The lithium-ion batteries used at present can be replaced by sodium-ion batteries since they use the low-cost (less than 1/30th of the cost of lithium) and more abundant sodium resource. This has specific potential in Saudi Arabia, where sodium is easily available and can be easily derived as a byproduct of water desalination, an important source of potable water in the country.
However, normal graphite, the anode material mostly used in lithium-ion batteries, finds it hard to store or interject sodium ions since sodium ions are larger compared to lithium ions. Hard carbon is a kind of disordered graphite with the ability to store more number of sodium ions, thereby increasing battery capacity. The challenge is that synthesizing hard carbon mandates temperatures of nearly 1000 °C.
The KAUST group headed by Husam Alshareef has devised a method with the help of a simple bench-top laser to synthesize three-dimensional hard carbon directly on copper collectors without the need for excessive temperatures or additional coating steps.
The researchers formed a polymer (urea-containing polyimide) sheet on copper and subsequently exposed this sheet to strong laser light. They introduced nitrogen gas at the time of the process and were able to replace some of the carbon atoms with nitrogen atoms, achieving an exceptionally high nitrogen level (13 atomic %), which cannot be achieved by other methods. Consequently, the three-dimensional graphene was highly conductive, had increased atomic spacing, and was directly attached to the copper current collectors, thereby avoiding the need for additional processing steps.

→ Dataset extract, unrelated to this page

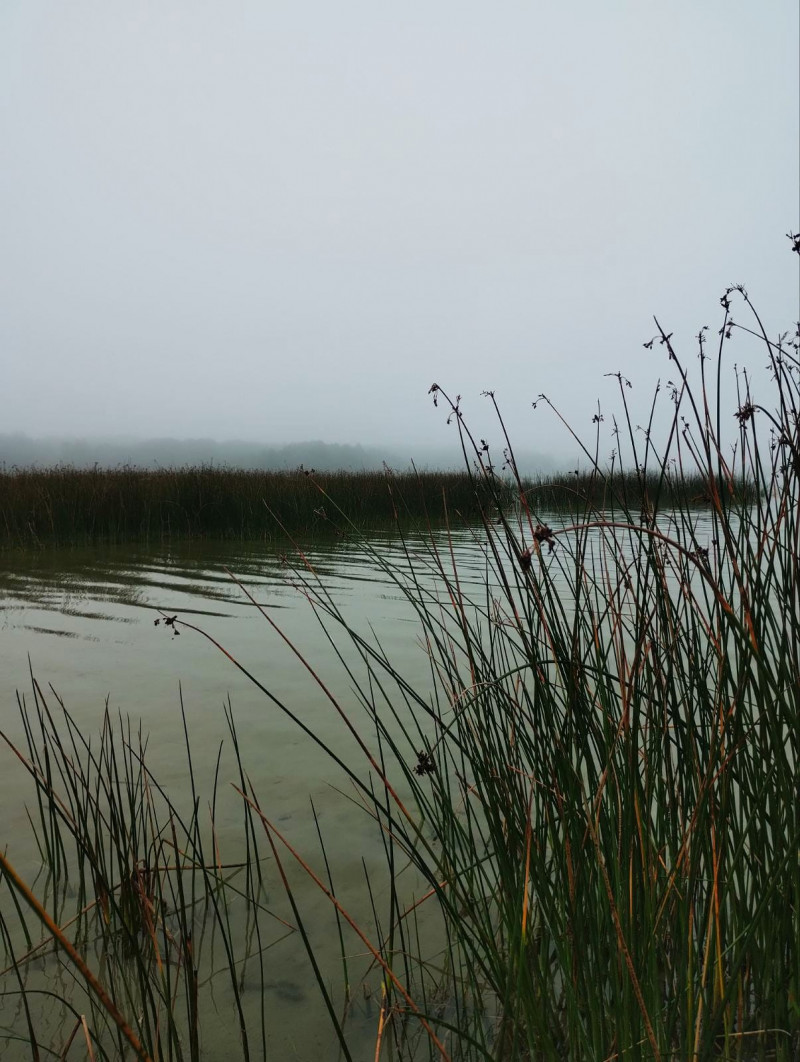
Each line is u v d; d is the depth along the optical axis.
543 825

We wanted to find a way to make three dimensional hard carbons without having to excessively heat our samples. This way we could form the hard carbon directly on copper collectors.
Fan Zhang, a PhD student in Alshareef’s team
The KAUST scientists fabricated sodium-ion batteries with the help of their laser-formed anode material. Their device had a coulombic efficiency that surpassed most reported carbonaceous anodes, such as soft and hard carbon, and a sodium-ion capacity more than majority of the previous carbon anodes in sodium-ion batteries.
“I enjoyed learning from every member of Prof. Alshareef’s group, especially Fan Zhang, who was my closest mentor,” stated Eman Alhajji, a KAUST Gifted Student Program (KGSP) intern and current undergraduate student at North Carolina State University, USA. Eman will join the group as a PhD student next fall.
Zhang and Alhajji set an admirable example of productive collaboration between KAUST graduate students and visiting KGSP interns. Their work opens a new direction in battery research, which can be extended to other energy-storage technologies.